[[ Data provided open ]]

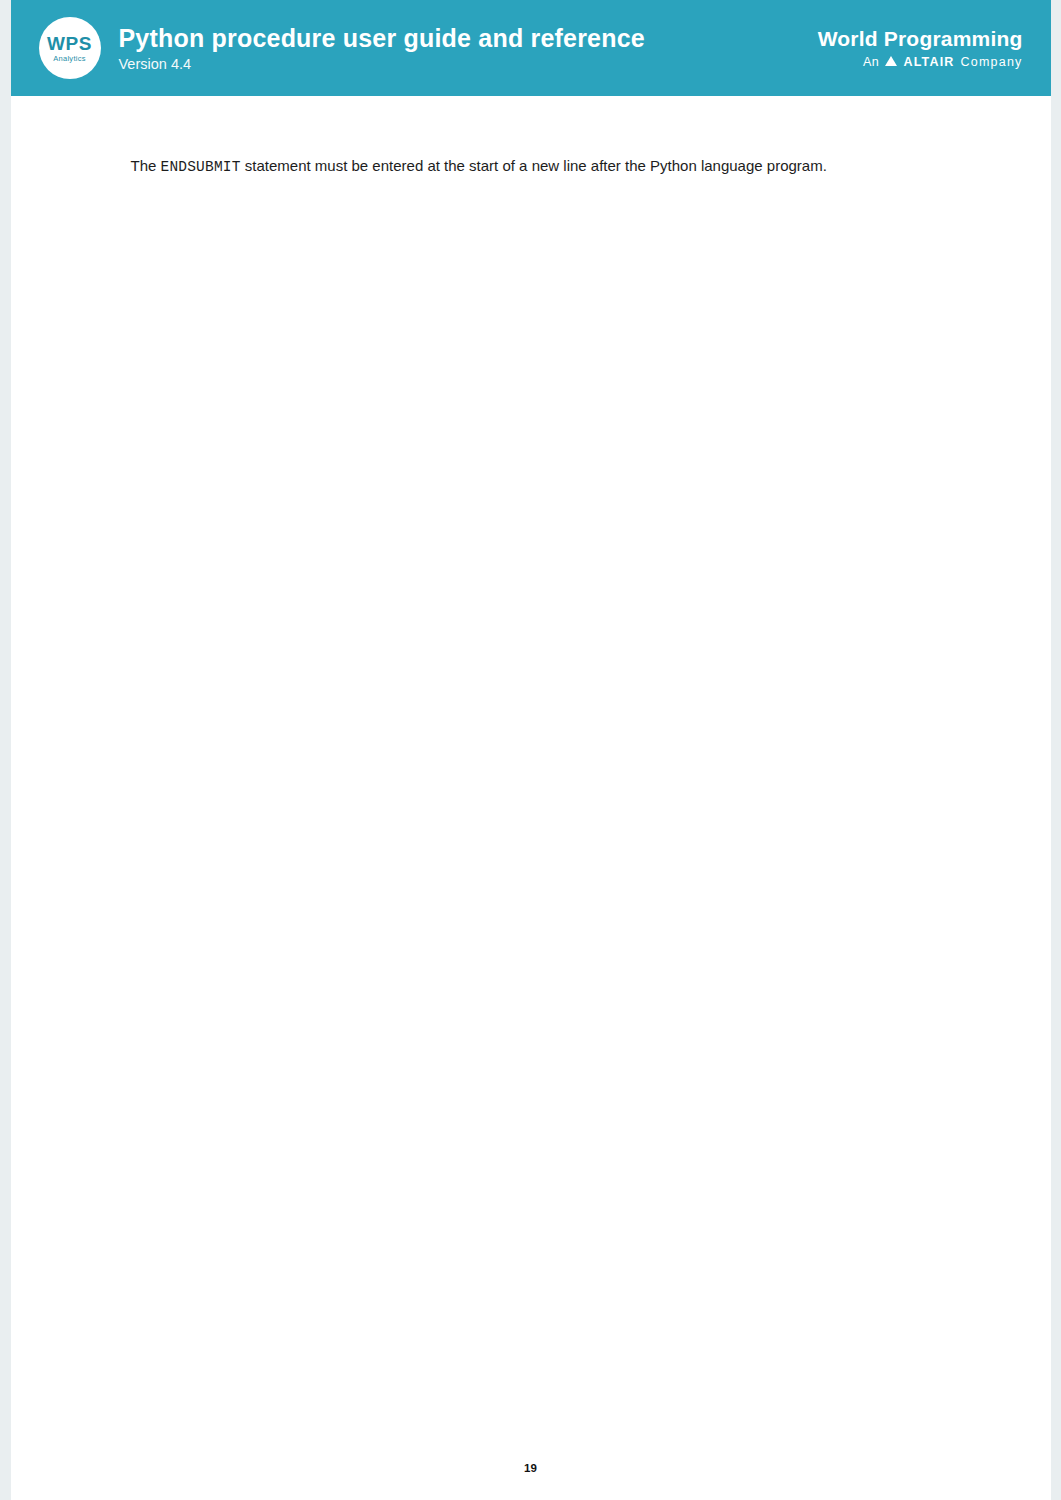WPS Analytics
Python procedure user guide and reference
Version 4.4
World Programming
An ALTAIR Company
The ENDSUBMIT statement must be entered at the start of a new line after the Python language program.
19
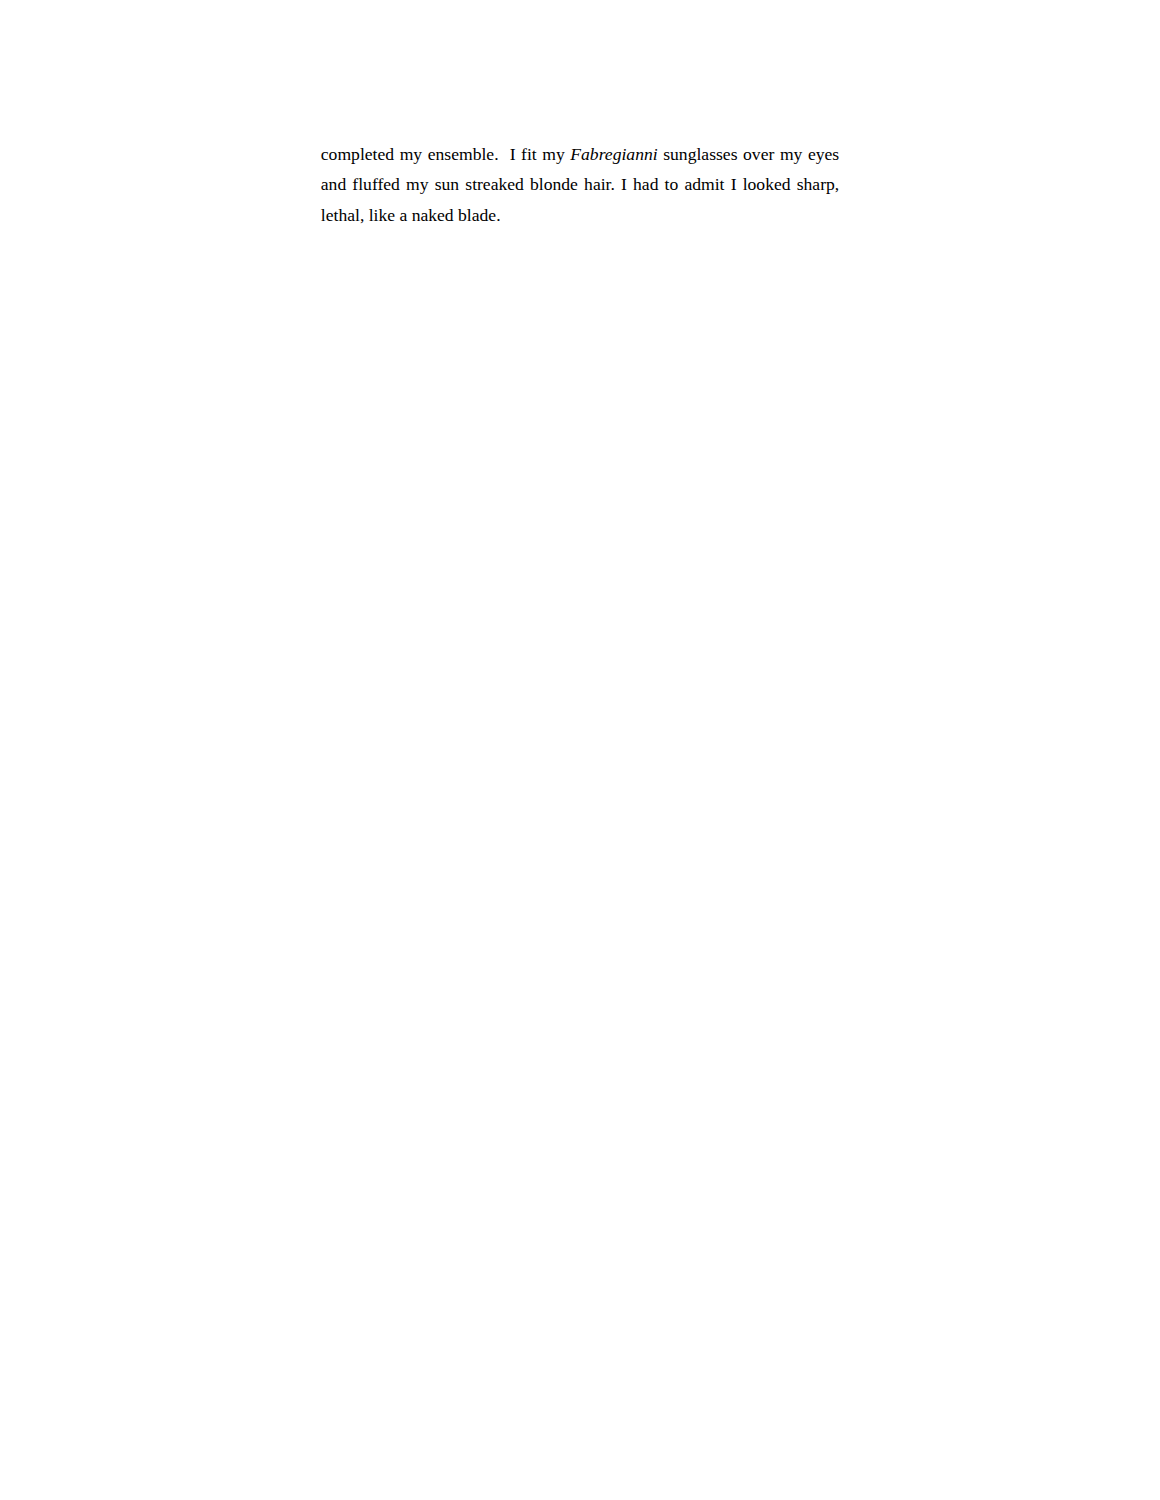completed my ensemble. I fit my Fabregianni sunglasses over my eyes and fluffed my sun streaked blonde hair. I had to admit I looked sharp, lethal, like a naked blade.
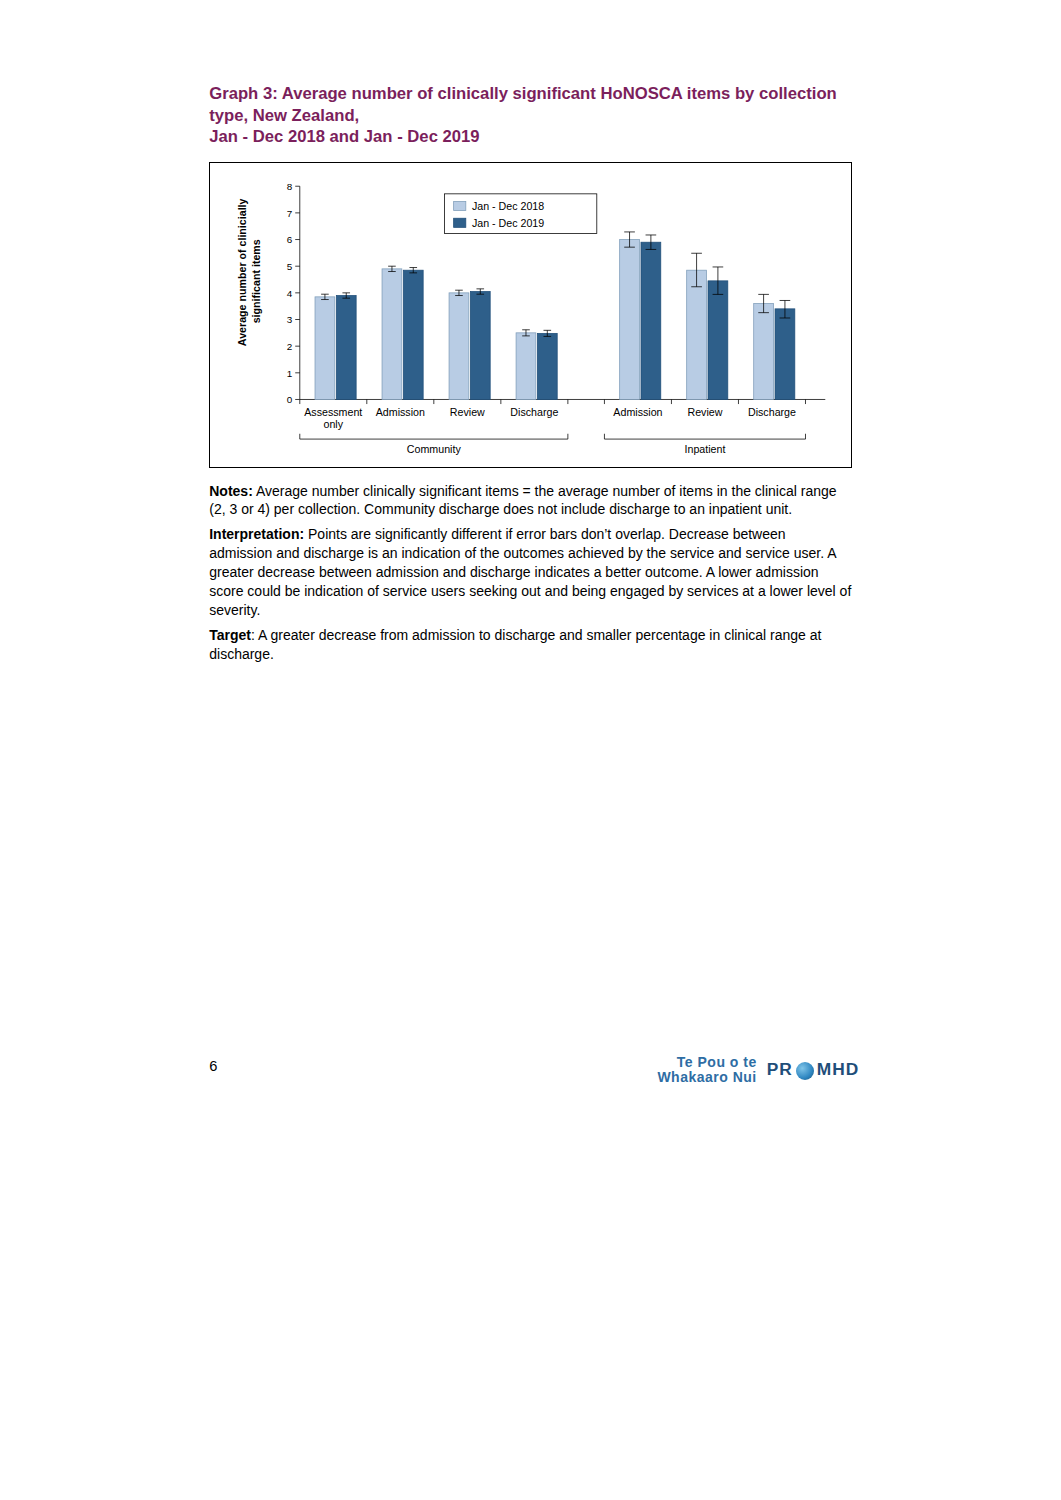Graph 3: Average number of clinically significant HoNOSCA items by collection type, New Zealand,
Jan - Dec 2018 and Jan - Dec 2019
0 1 2 3 4 5 6 7 8 Average number of clinicially significant items Jan - Dec 2018 Jan - Dec 2019 Assessment only Admission Review Discharge Admission Review Discharge Community Inpatient
Notes: Average number clinically significant items = the average number of items in the clinical range (2, 3 or 4) per collection. Community discharge does not include discharge to an inpatient unit.
Interpretation: Points are significantly different if error bars don’t overlap. Decrease between admission and discharge is an indication of the outcomes achieved by the service and service user. A greater decrease between admission and discharge indicates a better outcome. A lower admission score could be indication of service users seeking out and being engaged by services at a lower level of severity.
Target: A greater decrease from admission to discharge and smaller percentage in clinical range at discharge.
6
Te Pou o te
Whakaaro Nui
PR MHD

[[ Data provided closed ]]

- **What you need to do**: In the listing, find all lines with the string "Python" and copy them.

- **Response area**:
Python procedure user guide and reference
The ENDSUBMIT statement must be entered at the start of a new line after the Python language program.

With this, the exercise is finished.